Friend circles [Union Find]

Time: O(N^2); Space: O(N); medium

There are N students in a class. Some of them are friends, while some are not. Their friendship is transitive in nature. For example, if A is a direct friend of B, and B is a direct friend of C, then A is an indirect friend of C. And we defined a friend circle is a group of students who are direct or indirect friends.

Given a NxN matrix M representing the friend relationship between students in the class.

If M[i][j] = 1, then the ith and jth students are direct friends with each other, otherwise not.

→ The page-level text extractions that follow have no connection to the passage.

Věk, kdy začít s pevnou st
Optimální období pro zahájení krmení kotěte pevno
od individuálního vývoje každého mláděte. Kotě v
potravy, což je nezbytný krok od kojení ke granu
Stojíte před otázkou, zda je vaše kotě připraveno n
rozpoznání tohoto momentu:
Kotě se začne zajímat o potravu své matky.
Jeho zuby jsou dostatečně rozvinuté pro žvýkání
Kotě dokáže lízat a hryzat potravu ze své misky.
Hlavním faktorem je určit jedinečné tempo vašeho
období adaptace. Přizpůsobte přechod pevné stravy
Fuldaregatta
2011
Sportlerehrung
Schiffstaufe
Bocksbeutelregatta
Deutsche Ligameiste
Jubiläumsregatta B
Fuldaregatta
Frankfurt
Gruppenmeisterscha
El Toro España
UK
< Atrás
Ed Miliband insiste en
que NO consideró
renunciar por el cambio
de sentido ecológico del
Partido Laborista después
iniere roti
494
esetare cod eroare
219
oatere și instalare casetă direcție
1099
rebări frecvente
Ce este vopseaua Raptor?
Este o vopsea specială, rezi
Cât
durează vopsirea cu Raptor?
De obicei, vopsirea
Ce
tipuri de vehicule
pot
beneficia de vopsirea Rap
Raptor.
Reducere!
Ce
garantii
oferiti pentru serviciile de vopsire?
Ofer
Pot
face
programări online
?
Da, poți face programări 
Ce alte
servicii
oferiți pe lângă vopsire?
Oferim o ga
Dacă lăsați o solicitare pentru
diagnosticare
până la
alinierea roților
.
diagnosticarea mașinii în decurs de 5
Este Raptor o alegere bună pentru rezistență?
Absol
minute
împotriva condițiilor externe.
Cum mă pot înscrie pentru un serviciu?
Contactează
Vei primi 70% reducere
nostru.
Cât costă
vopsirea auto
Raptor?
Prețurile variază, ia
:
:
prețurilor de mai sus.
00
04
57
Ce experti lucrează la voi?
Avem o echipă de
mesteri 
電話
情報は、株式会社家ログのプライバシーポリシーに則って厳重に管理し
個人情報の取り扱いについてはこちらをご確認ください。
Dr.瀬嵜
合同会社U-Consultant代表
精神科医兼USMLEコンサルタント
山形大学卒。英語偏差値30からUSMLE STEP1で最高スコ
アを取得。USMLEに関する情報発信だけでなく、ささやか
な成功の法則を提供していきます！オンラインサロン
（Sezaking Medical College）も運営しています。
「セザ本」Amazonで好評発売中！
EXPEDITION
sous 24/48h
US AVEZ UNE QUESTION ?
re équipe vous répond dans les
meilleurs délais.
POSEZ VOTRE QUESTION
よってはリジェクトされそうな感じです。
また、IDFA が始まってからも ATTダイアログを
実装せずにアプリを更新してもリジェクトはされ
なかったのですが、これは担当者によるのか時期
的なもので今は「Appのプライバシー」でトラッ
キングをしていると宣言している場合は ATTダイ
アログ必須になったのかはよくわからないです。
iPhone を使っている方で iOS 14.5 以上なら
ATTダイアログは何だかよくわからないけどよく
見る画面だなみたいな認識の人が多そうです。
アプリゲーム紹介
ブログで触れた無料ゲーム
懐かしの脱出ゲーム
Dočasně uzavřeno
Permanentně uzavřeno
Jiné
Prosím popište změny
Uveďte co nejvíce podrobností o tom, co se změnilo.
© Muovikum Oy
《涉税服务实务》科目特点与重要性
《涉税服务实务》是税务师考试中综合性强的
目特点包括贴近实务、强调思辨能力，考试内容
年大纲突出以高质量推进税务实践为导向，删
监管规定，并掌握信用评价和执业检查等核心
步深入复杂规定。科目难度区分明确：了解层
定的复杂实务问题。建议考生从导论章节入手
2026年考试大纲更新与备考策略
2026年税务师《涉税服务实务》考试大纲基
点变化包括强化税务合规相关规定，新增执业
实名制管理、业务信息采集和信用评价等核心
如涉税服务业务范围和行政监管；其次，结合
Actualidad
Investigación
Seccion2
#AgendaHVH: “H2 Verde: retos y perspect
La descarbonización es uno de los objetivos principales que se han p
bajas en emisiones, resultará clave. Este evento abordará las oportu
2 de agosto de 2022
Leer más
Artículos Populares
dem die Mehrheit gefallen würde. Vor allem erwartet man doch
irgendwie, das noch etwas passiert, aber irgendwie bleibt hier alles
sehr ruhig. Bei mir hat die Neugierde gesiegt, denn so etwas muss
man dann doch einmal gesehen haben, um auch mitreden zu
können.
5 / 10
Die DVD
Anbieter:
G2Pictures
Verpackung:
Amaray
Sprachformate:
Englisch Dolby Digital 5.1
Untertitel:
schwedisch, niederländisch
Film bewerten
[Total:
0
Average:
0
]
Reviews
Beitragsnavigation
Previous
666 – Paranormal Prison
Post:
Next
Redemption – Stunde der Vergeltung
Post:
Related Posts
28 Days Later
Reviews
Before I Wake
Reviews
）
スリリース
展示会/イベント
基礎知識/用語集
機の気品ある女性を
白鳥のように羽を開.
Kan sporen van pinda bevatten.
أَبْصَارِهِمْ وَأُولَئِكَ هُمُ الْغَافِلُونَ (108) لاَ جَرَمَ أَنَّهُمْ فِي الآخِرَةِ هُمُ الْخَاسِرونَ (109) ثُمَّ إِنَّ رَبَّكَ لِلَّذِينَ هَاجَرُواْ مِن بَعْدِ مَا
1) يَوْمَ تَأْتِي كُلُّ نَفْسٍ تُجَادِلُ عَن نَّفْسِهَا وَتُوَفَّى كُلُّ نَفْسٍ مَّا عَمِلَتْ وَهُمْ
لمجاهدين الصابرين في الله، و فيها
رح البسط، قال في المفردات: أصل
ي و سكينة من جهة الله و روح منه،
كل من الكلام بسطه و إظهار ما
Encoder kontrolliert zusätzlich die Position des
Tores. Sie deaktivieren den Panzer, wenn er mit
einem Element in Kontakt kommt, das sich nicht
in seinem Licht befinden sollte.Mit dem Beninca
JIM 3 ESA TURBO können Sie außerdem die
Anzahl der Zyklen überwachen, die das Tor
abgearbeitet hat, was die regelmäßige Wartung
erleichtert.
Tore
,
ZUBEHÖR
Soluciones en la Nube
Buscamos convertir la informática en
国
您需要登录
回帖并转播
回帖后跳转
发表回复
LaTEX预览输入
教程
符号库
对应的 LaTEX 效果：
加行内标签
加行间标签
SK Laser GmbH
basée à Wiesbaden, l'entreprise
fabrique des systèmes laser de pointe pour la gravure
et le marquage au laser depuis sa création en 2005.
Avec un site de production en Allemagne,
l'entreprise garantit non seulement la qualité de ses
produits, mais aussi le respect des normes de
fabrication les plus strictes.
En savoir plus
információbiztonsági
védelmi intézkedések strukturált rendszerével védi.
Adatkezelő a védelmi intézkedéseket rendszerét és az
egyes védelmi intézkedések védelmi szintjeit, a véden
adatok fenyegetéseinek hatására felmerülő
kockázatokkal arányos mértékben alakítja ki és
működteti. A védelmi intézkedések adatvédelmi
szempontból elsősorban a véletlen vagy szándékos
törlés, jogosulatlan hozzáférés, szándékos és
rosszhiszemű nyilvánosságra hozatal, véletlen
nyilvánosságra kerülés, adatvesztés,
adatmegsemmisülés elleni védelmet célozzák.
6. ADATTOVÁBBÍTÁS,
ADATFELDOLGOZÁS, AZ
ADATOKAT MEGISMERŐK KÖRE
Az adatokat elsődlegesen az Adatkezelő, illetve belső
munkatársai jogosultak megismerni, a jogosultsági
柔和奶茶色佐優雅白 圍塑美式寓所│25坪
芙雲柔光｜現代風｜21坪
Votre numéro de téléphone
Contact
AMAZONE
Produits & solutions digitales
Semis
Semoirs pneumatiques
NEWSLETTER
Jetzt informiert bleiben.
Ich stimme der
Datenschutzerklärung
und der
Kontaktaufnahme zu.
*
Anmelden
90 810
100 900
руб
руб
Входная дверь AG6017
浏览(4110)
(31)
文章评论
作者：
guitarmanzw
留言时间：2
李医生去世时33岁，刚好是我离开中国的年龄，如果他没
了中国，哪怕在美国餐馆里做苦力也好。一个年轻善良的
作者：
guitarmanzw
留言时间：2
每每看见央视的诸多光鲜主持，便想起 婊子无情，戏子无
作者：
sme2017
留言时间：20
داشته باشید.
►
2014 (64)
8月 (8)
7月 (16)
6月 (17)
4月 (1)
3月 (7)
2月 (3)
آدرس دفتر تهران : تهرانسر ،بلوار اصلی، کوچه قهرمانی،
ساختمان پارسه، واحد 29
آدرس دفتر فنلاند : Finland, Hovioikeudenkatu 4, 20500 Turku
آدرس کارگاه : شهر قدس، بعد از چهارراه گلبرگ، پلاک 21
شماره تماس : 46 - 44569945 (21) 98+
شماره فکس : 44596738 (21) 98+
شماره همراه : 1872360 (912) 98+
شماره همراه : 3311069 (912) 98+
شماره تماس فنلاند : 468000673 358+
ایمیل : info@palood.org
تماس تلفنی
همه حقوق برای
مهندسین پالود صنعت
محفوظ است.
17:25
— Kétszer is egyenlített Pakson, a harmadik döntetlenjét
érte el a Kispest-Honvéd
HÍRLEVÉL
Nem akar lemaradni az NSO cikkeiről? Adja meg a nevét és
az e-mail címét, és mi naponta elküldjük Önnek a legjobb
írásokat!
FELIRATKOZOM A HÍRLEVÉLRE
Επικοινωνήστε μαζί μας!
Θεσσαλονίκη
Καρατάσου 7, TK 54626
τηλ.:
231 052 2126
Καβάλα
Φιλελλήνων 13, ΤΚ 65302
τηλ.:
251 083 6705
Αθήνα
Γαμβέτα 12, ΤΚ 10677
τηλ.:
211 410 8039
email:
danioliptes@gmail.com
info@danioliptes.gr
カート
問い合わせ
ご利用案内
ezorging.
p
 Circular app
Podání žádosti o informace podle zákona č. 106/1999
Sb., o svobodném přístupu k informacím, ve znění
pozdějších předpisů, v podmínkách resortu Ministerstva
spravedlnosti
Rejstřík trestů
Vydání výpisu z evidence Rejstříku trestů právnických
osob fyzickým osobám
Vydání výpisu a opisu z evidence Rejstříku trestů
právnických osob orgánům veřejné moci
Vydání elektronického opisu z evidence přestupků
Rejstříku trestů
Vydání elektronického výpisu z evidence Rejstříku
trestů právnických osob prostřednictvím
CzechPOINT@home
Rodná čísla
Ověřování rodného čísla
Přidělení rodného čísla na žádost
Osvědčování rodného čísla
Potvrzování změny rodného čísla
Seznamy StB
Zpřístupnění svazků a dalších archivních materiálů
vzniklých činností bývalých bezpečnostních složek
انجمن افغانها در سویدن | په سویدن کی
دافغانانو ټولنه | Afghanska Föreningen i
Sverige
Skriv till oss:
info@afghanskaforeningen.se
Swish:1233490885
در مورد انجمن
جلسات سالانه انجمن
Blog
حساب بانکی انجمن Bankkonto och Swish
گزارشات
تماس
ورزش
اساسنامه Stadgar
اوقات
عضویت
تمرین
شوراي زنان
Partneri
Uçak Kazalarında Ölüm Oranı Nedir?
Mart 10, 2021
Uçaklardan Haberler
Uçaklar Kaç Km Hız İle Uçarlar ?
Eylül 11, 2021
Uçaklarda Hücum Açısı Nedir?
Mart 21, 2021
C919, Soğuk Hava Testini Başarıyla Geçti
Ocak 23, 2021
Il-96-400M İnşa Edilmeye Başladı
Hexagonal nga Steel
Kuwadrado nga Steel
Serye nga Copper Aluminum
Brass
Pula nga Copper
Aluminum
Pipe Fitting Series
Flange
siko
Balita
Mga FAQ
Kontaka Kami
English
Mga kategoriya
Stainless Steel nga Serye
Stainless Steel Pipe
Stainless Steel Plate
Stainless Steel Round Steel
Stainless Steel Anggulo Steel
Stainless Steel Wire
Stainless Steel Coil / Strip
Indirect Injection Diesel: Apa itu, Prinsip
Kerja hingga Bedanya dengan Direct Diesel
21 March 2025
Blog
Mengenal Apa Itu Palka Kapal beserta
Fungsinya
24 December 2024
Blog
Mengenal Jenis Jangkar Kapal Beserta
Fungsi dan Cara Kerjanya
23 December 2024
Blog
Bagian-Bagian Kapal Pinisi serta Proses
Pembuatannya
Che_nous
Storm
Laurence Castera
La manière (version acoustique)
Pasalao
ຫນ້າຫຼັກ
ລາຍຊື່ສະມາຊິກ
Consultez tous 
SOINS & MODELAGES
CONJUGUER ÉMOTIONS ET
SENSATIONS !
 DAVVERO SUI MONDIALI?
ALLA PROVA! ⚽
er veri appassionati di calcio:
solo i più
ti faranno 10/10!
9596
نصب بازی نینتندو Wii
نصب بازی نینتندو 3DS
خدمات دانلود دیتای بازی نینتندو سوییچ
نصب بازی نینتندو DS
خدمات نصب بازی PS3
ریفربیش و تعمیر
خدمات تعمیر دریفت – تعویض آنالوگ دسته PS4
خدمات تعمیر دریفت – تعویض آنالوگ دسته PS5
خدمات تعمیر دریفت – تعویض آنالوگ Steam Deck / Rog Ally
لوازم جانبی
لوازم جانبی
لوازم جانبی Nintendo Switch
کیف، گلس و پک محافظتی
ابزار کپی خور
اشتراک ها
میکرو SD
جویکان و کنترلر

And you have to output the total number of friend circles among all the students.

Example 1:

Input: M =

[
  [1,1,0],
  [1,1,0],
  [0,0,1]
]

Output: 2

Explanation:

  • The 0th and 1st students are direct friends, so they are in a friend circle.

  • The 2nd student himself is in a friend circle. So return 2.

Example 2:

Input: M =

[
  [1,1,0],
  [1,1,1],
  [0,1,1]
]

Output: 1

Explanation:

  • The 0th and 1st students are direct friends, the 1st and 2nd students are direct friends,

  • so the 0th and 2nd students are indirect friends. All of them are in the same friend circle, so return 1.

Constraints:

  • N is in range [1,200].

  • M[i][i] = 1 for all students.

  • If M[i][j] = 1, then M[j][i] = 1.

[3]:

class Solution1(object):
    """
    Time: O(N^2)
    Space: O(N)
    """
    def findCircleNum(self, M):
        """
        :type M: List[List[int]]
        :rtype: int
        """
        class UnionFind(object):
            def __init__(self, n):
                self.set = [x for x in range(n)]
                self.count = n

            def find_set(self, x):
               if self.set[x] != x:
                   self.set[x] = self.find_set(self.set[x])  # path compression
               return self.set[x]

            def union_set(self, x, y):
                x_root, y_root = map(self.find_set, (x, y))
                if x_root != y_root:
                    self.set[min(x_root, y_root)] = max(x_root, y_root)
                    self.count -= 1

        circles = UnionFind(len(M))
        for i in range(len(M)):
            for j in range(len(M)):
                if M[i][j] and i != j:
                    circles.union_set(i, j)

        return circles.count

[4]:

s = Solution1()

M = [
  [1,1,0],
  [1,1,0],
  [0,0,1]
]
assert s.findCircleNum(M) == 2

M = [
  [1,1,0],
  [1,1,1],
  [0,1,1]
]
assert s.findCircleNum(M) == 1